Problem requirements> Once the pictures are set aside, reproduce all of the records exactly.

** Opening Exercise materials block **

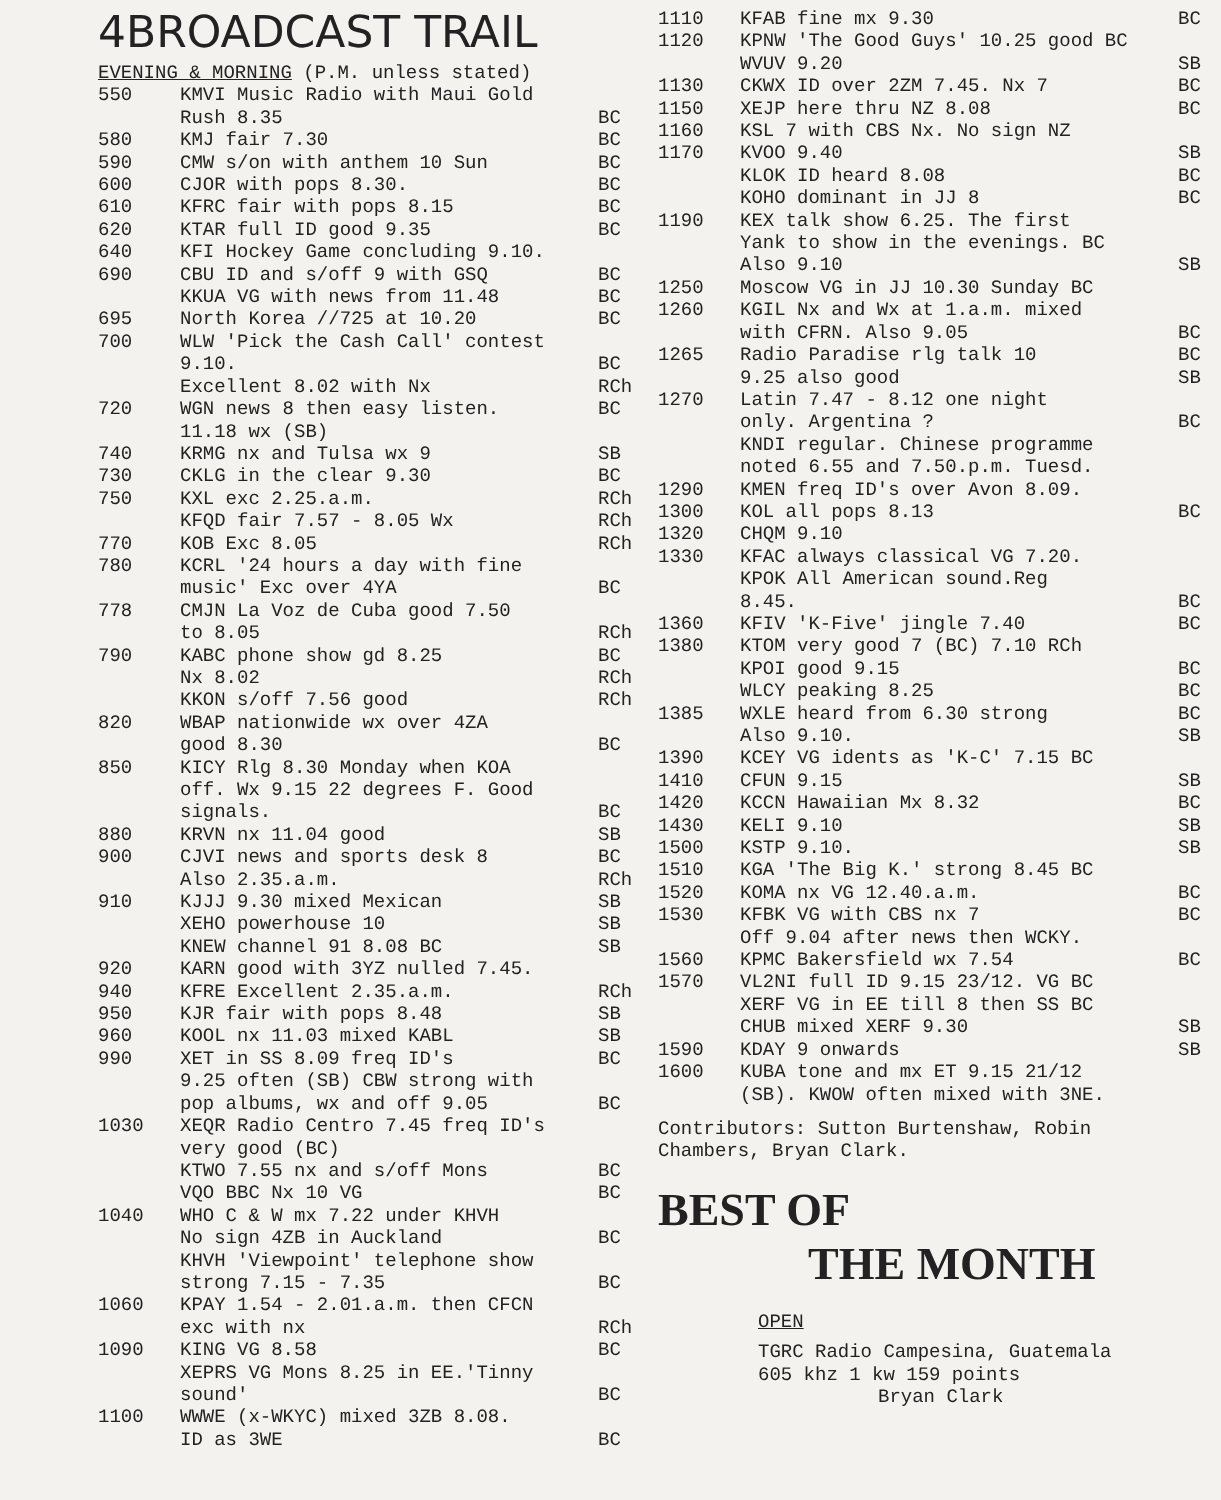4BROADCAST TRAIL
EVENING & MORNING (P.M. unless stated)
550 KMVI Music Radio with Maui Gold
Rush 8.35
BC
580 KMJ fair 7.30 BC
590 CMW s/on with anthem 10 Sun BC
600 CJOR with pops 8.30. BC
610 KFRC fair with pops 8.15 BC
620 KTAR full ID good 9.35 BC
640 KFI Hockey Game concluding 9.10.
690 CBU ID and s/off 9 with GSQ
KKUA VG with news from 11.48 BC
BC
695 North Korea //725 at 10.20 BC
700 WLW 'Pick the Cash Call' contest
9.10.
Excellent 8.02 with Nx
BC
RCh
720 WGN news 8 then easy listen.
11.18 wx (SB) BC
740 KRMG nx and Tulsa wx 9 SB
730 CKLG in the clear 9.30 BC
750 KXL exc 2.25.a.m.
KFQD fair 7.57 - 8.05 Wx RCh
RCh
770 KOB Exc 8.05 RCh
780 KCRL '24 hours a day with fine
music' Exc over 4YA
BC
778 CMJN La Voz de Cuba good 7.50
to 8.05
RCh
790 KABC phone show gd 8.25
Nx 8.02
KKON s/off 7.56 good BC
RCh
RCh
820 WBAP nationwide wx over 4ZA
good 8.30
BC
850 KICY Rlg 8.30 Monday when KOA
off. Wx 9.15 22 degrees F. Good
signals.
BC
880 KRVN nx 11.04 good SB
900 CJVI news and sports desk 8
Also 2.35.a.m. BC
RCh
910 KJJJ 9.30 mixed Mexican
XEHO powerhouse 10
KNEW channel 91 8.08 BC SB
SB
SB
920 KARN good with 3YZ nulled 7.45.
940 KFRE Excellent 2.35.a.m. RCh
950 KJR fair with pops 8.48 SB
960 KOOL nx 11.03 mixed KABL SB
990 XET in SS 8.09 freq ID's
9.25 often (SB) CBW strong with
pop albums, wx and off 9.05 BC
BC
1030 XEQR Radio Centro 7.45 freq ID's
very good (BC)
KTWO 7.55 nx and s/off Mons
VQO BBC Nx 10 VG
BC
BC
1040 WHO C & W mx 7.22 under KHVH
No sign 4ZB in Auckland
KHVH 'Viewpoint' telephone show
strong 7.15 - 7.35
BC
BC
1060 KPAY 1.54 - 2.01.a.m. then CFCN
exc with nx
RCh
1090 KING VG 8.58
XEPRS VG Mons 8.25 in EE.'Tinny
sound' BC
BC
1100 WWWE (x-WKYC) mixed 3ZB 8.08.
ID as 3WE
BC
1110 KFAB fine mx 9.30 BC
1120 KPNW 'The Good Guys' 10.25 good BC
WVUV 9.20
SB
1130 CKWX ID over 2ZM 7.45. Nx 7 BC
1150 XEJP here thru NZ 8.08 BC
1160 KSL 7 with CBS Nx. No sign NZ
1170 KVOO 9.40
KLOK ID heard 8.08
KOHO dominant in JJ 8 SB
BC
BC
1190 KEX talk show 6.25. The first
Yank to show in the evenings. BC
Also 9.10
SB
1250 Moscow VG in JJ 10.30 Sunday BC
1260 KGIL Nx and Wx at 1.a.m. mixed
with CFRN. Also 9.05
BC
1265 Radio Paradise rlg talk 10
9.25 also good BC
SB
1270 Latin 7.47 - 8.12 one night
only. Argentina ?
KNDI regular. Chinese programme
noted 6.55 and 7.50.p.m. Tuesd.
BC
1290 KMEN freq ID's over Avon 8.09.
1300 KOL all pops 8.13 BC
1320 CHQM 9.10
1330 KFAC always classical VG 7.20.
KPOK All American sound.Reg
8.45.
BC
1360 KFIV 'K-Five' jingle 7.40 BC
1380 KTOM very good 7 (BC) 7.10 RCh
KPOI good 9.15
WLCY peaking 8.25
BC
BC
1385 WXLE heard from 6.30 strong
Also 9.10. BC
SB
1390 KCEY VG idents as 'K-C' 7.15 BC
1410 CFUN 9.15 SB
1420 KCCN Hawaiian Mx 8.32 BC
1430 KELI 9.10 SB
1500 KSTP 9.10. SB
1510 KGA 'The Big K.' strong 8.45 BC
1520 KOMA nx VG 12.40.a.m. BC
1530 KFBK VG with CBS nx 7
Off 9.04 after news then WCKY. BC
1560 KPMC Bakersfield wx 7.54 BC
1570 VL2NI full ID 9.15 23/12. VG BC
XERF VG in EE till 8 then SS BC
CHUB mixed XERF 9.30
SB
1590 KDAY 9 onwards SB
1600 KUBA tone and mx ET 9.15 21/12
(SB). KWOW often mixed with 3NE.
Contributors: Sutton Burtenshaw, Robin
Chambers, Bryan Clark.
BEST OF
THE MONTH
OPEN
TGRC Radio Campesina, Guatemala
605 khz 1 kw 159 points
Bryan Clark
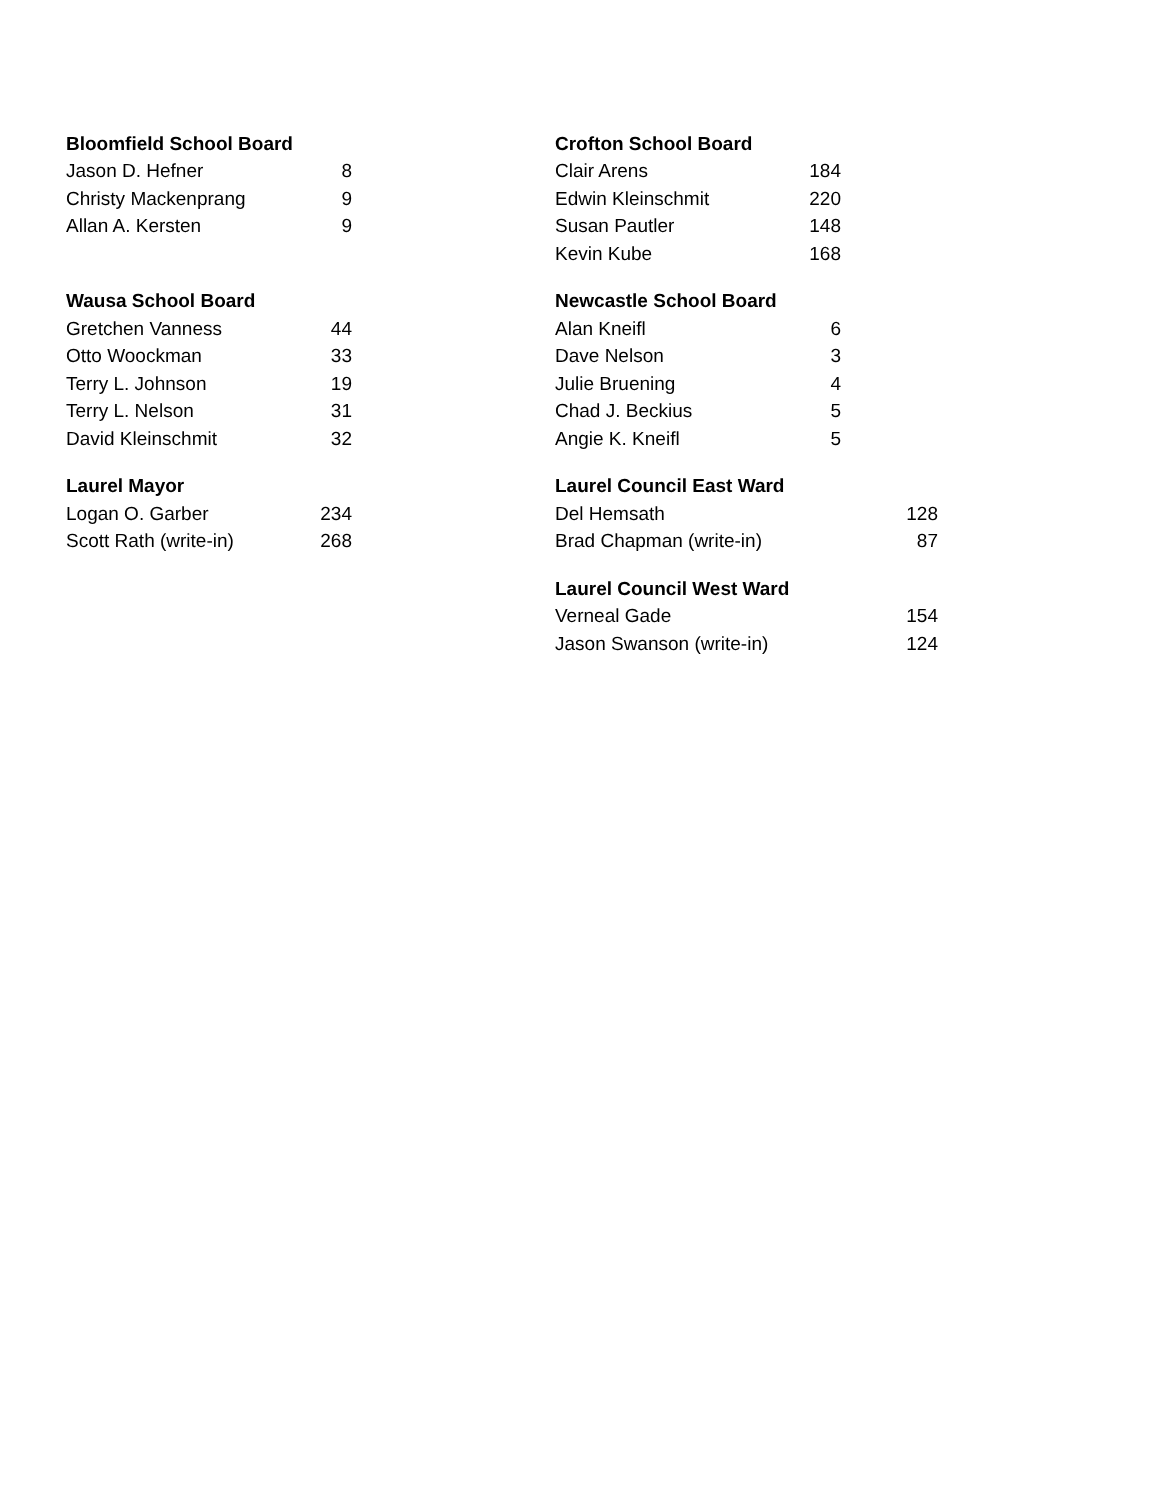| Bloomfield School Board | |
| --- | --- |
| Jason D. Hefner | 8 |
| Christy Mackenprang | 9 |
| Allan A. Kersten | 9 |
| Wausa School Board | |
| --- | --- |
| Gretchen Vanness | 44 |
| Otto Woockman | 33 |
| Terry L. Johnson | 19 |
| Terry L. Nelson | 31 |
| David Kleinschmit | 32 |
| Laurel Mayor | |
| --- | --- |
| Logan O. Garber | 234 |
| Scott Rath (write-in) | 268 |
| Crofton School Board | |
| --- | --- |
| Clair Arens | 184 |
| Edwin Kleinschmit | 220 |
| Susan Pautler | 148 |
| Kevin Kube | 168 |
| Newcastle School Board | |
| --- | --- |
| Alan Kneifl | 6 |
| Dave Nelson | 3 |
| Julie Bruening | 4 |
| Chad J. Beckius | 5 |
| Angie K. Kneifl | 5 |
| Laurel Council East Ward | |
| --- | --- |
| Del Hemsath | 128 |
| Brad Chapman (write-in) | 87 |
| Laurel Council West Ward | |
| --- | --- |
| Verneal Gade | 154 |
| Jason Swanson (write-in) | 124 |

** Closing Exercise materials block **

Solution below>
4BROADCAST TRAIL
EVENING & MORNING (P.M. unless stated)
550 KMVI Music Radio with Maui Gold
Rush 8.35
BC
580 KMJ fair 7.30 BC
590 CMW s/on with anthem 10 Sun BC
600 CJOR with pops 8.30. BC
610 KFRC fair with pops 8.15 BC
620 KTAR full ID good 9.35 BC
640 KFI Hockey Game concluding 9.10.
690 CBU ID and s/off 9 with GSQ
KKUA VG with news from 11.48 BC
BC
695 North Korea //725 at 10.20 BC
700 WLW 'Pick the Cash Call' contest
9.10.
Excellent 8.02 with Nx
BC
RCh
720 WGN news 8 then easy listen.
11.18 wx (SB) BC
740 KRMG nx and Tulsa wx 9 SB
730 CKLG in the clear 9.30 BC
750 KXL exc 2.25.a.m.
KFQD fair 7.57 - 8.05 Wx RCh
RCh
770 KOB Exc 8.05 RCh
780 KCRL '24 hours a day with fine
music' Exc over 4YA
BC
778 CMJN La Voz de Cuba good 7.50
to 8.05
RCh
790 KABC phone show gd 8.25
Nx 8.02
KKON s/off 7.56 good BC
RCh
RCh
820 WBAP nationwide wx over 4ZA
good 8.30
BC
850 KICY Rlg 8.30 Monday when KOA
off. Wx 9.15 22 degrees F. Good
signals.
BC
880 KRVN nx 11.04 good SB
900 CJVI news and sports desk 8
Also 2.35.a.m. BC
RCh
910 KJJJ 9.30 mixed Mexican
XEHO powerhouse 10
KNEW channel 91 8.08 BC SB
SB
SB
920 KARN good with 3YZ nulled 7.45.
940 KFRE Excellent 2.35.a.m. RCh
950 KJR fair with pops 8.48 SB
960 KOOL nx 11.03 mixed KABL SB
990 XET in SS 8.09 freq ID's
9.25 often (SB) CBW strong with
pop albums, wx and off 9.05 BC
BC
1030 XEQR Radio Centro 7.45 freq ID's
very good (BC)
KTWO 7.55 nx and s/off Mons
VQO BBC Nx 10 VG
BC
BC
1040 WHO C & W mx 7.22 under KHVH
No sign 4ZB in Auckland
KHVH 'Viewpoint' telephone show
strong 7.15 - 7.35
BC
BC
1060 KPAY 1.54 - 2.01.a.m. then CFCN
exc with nx
RCh
1090 KING VG 8.58
XEPRS VG Mons 8.25 in EE.'Tinny
sound' BC
BC
1100 WWWE (x-WKYC) mixed 3ZB 8.08.
ID as 3WE
BC
1110 KFAB fine mx 9.30 BC
1120 KPNW 'The Good Guys' 10.25 good BC
WVUV 9.20
SB
1130 CKWX ID over 2ZM 7.45. Nx 7 BC
1150 XEJP here thru NZ 8.08 BC
1160 KSL 7 with CBS Nx. No sign NZ
1170 KVOO 9.40
KLOK ID heard 8.08
KOHO dominant in JJ 8 SB
BC
BC
1190 KEX talk show 6.25. The first
Yank to show in the evenings. BC
Also 9.10
SB
1250 Moscow VG in JJ 10.30 Sunday BC
1260 KGIL Nx and Wx at 1.a.m. mixed
with CFRN. Also 9.05
BC
1265 Radio Paradise rlg talk 10
9.25 also good BC
SB
1270 Latin 7.47 - 8.12 one night
only. Argentina ?
KNDI regular. Chinese programme
noted 6.55 and 7.50.p.m. Tuesd.
BC
1290 KMEN freq ID's over Avon 8.09.
1300 KOL all pops 8.13 BC
1320 CHQM 9.10
1330 KFAC always classical VG 7.20.
KPOK All American sound.Reg
8.45.
BC
1360 KFIV 'K-Five' jingle 7.40 BC
1380 KTOM very good 7 (BC) 7.10 RCh
KPOI good 9.15
WLCY peaking 8.25
BC
BC
1385 WXLE heard from 6.30 strong
Also 9.10. BC
SB
1390 KCEY VG idents as 'K-C' 7.15 BC
1410 CFUN 9.15 SB
1420 KCCN Hawaiian Mx 8.32 BC
1430 KELI 9.10 SB
1500 KSTP 9.10. SB
1510 KGA 'The Big K.' strong 8.45 BC
1520 KOMA nx VG 12.40.a.m. BC
1530 KFBK VG with CBS nx 7
Off 9.04 after news then WCKY. BC
1560 KPMC Bakersfield wx 7.54 BC
1570 VL2NI full ID 9.15 23/12. VG BC
XERF VG in EE till 8 then SS BC
CHUB mixed XERF 9.30
SB
1590 KDAY 9 onwards SB
1600 KUBA tone and mx ET 9.15 21/12
(SB). KWOW often mixed with 3NE.
Contributors: Sutton Burtenshaw, Robin
Chambers, Bryan Clark.
BEST OF
THE MONTH
OPEN
TGRC Radio Campesina, Guatemala
605 khz 1 kw 159 points
Bryan Clark
| Bloomfield School Board | |
| --- | --- |
| Jason D. Hefner | 8 |
| Christy Mackenprang | 9 |
| Allan A. Kersten | 9 |
| Wausa School Board | |
| --- | --- |
| Gretchen Vanness | 44 |
| Otto Woockman | 33 |
| Terry L. Johnson | 19 |
| Terry L. Nelson | 31 |
| David Kleinschmit | 32 |
| Laurel Mayor | |
| --- | --- |
| Logan O. Garber | 234 |
| Scott Rath (write-in) | 268 |
| Crofton School Board | |
| --- | --- |
| Clair Arens | 184 |
| Edwin Kleinschmit | 220 |
| Susan Pautler | 148 |
| Kevin Kube | 168 |
| Newcastle School Board | |
| --- | --- |
| Alan Kneifl | 6 |
| Dave Nelson | 3 |
| Julie Bruening | 4 |
| Chad J. Beckius | 5 |
| Angie K. Kneifl | 5 |
| Laurel Council East Ward | |
| --- | --- |
| Del Hemsath | 128 |
| Brad Chapman (write-in) | 87 |
| Laurel Council West Ward | |
| --- | --- |
| Verneal Gade | 154 |
| Jason Swanson (write-in) | 124 |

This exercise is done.